Give the lines of the listing as a JSON list of strings, one string per line and no blank lines, starting at the line that contains "Pinza amperométrica digital BAW HT206D" and ending at the line that contains "AF Figueiredo", both included. Leave the pictures out of the answer.

*** Given records ***

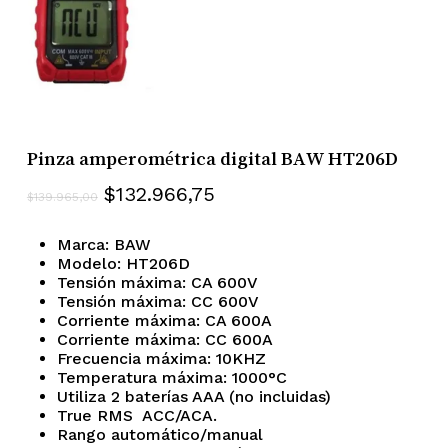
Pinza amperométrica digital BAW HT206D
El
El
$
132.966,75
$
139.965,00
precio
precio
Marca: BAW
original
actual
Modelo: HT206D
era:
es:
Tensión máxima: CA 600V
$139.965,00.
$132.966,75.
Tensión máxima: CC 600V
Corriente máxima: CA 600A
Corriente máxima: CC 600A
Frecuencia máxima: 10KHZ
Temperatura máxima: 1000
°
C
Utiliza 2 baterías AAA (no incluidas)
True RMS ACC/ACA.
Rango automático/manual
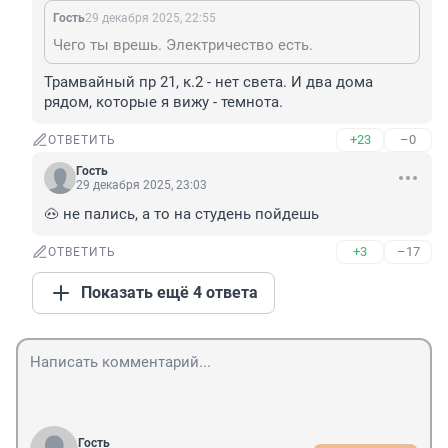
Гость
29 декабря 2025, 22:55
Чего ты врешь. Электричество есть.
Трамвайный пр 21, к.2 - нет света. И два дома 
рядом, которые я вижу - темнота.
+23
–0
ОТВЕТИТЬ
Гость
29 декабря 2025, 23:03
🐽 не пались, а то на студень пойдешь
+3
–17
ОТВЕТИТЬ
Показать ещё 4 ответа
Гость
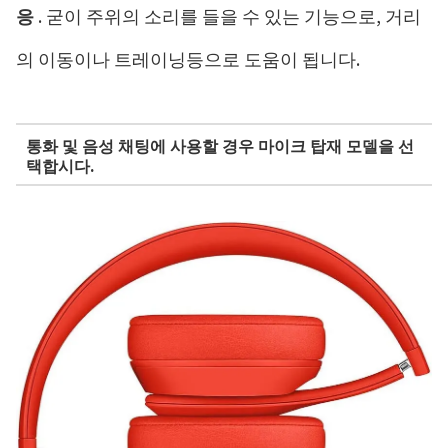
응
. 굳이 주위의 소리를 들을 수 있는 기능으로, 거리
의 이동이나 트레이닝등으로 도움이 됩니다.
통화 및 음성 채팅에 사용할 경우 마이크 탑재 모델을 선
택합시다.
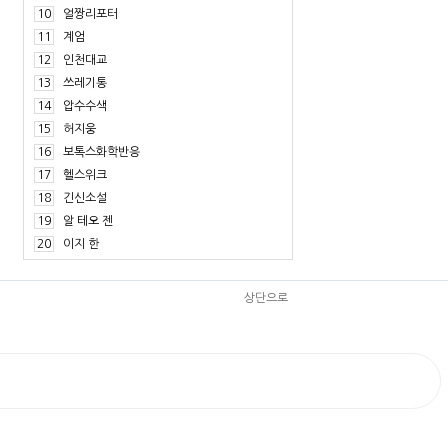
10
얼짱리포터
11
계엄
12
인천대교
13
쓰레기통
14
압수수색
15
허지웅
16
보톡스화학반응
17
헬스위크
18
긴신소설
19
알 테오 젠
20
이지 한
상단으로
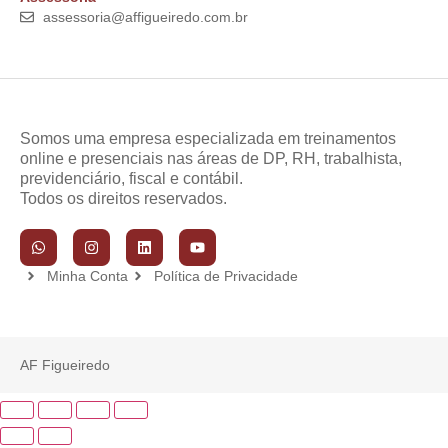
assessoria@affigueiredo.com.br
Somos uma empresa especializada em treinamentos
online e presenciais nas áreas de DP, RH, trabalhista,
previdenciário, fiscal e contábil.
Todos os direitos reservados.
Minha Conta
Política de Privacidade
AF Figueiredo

*** End of Given records ***
*** Given records ***

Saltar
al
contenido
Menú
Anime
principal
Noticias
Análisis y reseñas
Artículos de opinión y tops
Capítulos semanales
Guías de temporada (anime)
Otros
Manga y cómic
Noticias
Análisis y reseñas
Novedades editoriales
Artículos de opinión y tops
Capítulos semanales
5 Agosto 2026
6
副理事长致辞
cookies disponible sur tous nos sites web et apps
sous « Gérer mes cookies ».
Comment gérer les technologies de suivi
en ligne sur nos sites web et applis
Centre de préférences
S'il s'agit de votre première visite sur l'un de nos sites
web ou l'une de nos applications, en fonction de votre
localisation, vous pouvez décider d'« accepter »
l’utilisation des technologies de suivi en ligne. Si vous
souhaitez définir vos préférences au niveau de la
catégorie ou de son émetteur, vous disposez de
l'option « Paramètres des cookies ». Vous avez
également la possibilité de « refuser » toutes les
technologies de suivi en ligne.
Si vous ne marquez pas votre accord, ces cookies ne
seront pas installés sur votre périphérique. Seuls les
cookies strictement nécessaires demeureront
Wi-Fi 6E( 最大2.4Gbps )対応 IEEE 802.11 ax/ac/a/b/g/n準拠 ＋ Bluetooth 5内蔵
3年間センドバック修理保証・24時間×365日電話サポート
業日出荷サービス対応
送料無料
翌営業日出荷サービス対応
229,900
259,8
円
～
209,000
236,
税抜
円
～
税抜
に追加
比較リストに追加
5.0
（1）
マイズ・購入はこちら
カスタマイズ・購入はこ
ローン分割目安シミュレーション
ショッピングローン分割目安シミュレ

*** End of Given records ***
*** Given records ***

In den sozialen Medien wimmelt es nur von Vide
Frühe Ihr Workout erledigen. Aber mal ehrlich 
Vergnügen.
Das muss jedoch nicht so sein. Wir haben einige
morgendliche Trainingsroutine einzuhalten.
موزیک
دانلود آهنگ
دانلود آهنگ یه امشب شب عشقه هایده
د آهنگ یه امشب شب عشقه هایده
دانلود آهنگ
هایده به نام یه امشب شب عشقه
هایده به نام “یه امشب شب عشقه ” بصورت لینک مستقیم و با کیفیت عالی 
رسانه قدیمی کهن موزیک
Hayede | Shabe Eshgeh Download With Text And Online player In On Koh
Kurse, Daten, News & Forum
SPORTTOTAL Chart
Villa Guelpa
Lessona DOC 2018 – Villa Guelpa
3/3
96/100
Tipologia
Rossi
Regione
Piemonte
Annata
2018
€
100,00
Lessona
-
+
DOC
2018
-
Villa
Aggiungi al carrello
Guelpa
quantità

*** End of Given records ***

Expected answer -
[
  "Pinza amperométrica digital BAW HT206D",
  "El",
  "El",
  "$",
  "132.966,75",
  "$",
  "139.965,00",
  "precio",
  "precio",
  "Marca: BAW",
  "original",
  "actual",
  "Modelo: HT206D",
  "era:",
  "es:",
  "Tensión máxima: CA 600V",
  "$139.965,00.",
  "$132.966,75.",
  "Tensión máxima: CC 600V",
  "Corriente máxima: CA 600A",
  "Corriente máxima: CC 600A",
  "Frecuencia máxima: 10KHZ",
  "Temperatura máxima: 1000",
  "°",
  "C",
  "Utiliza 2 baterías AAA (no incluidas)",
  "True RMS ACC/ACA.",
  "Rango automático/manual",
  "Гость",
  "29 декабря 2025, 22:55",
  "Чего ты врешь. Электричество есть.",
  "Трамвайный пр 21, к.2 - нет света. И два дома ",
  "рядом, которые я вижу - темнота.",
  "+23",
  "–0",
  "ОТВЕТИТЬ",
  "Гость",
  "29 декабря 2025, 23:03",
  "🐽 не пались, а то на студень пойдешь",
  "+3",
  "–17",
  "ОТВЕТИТЬ",
  "Показать ещё 4 ответа",
  "Гость",
  "응",
  ". 굳이 주위의 소리를 들을 수 있는 기능으로, 거리",
  "의 이동이나 트레이닝등으로 도움이 됩니다.",
  "통화 및 음성 채팅에 사용할 경우 마이크 탑재 모델을 선",
  "택합시다.",
  "10",
  "얼짱리포터",
  "11",
  "계엄",
  "12",
  "인천대교",
  "13",
  "쓰레기통",
  "14",
  "압수수색",
  "15",
  "허지웅",
  "16",
  "보톡스화학반응",
  "17",
  "헬스위크",
  "18",
  "긴신소설",
  "19",
  "알 테오 젠",
  "20",
  "이지 한",
  "상단으로",
  "assessoria@affigueiredo.com.br",
  "Somos uma empresa especializada em treinamentos",
  "online e presenciais nas áreas de DP, RH, trabalhista,",
  "previdenciário, fiscal e contábil.",
  "Todos os direitos reservados.",
  "Minha Conta",
  "Política de Privacidade",
  "AF Figueiredo"
]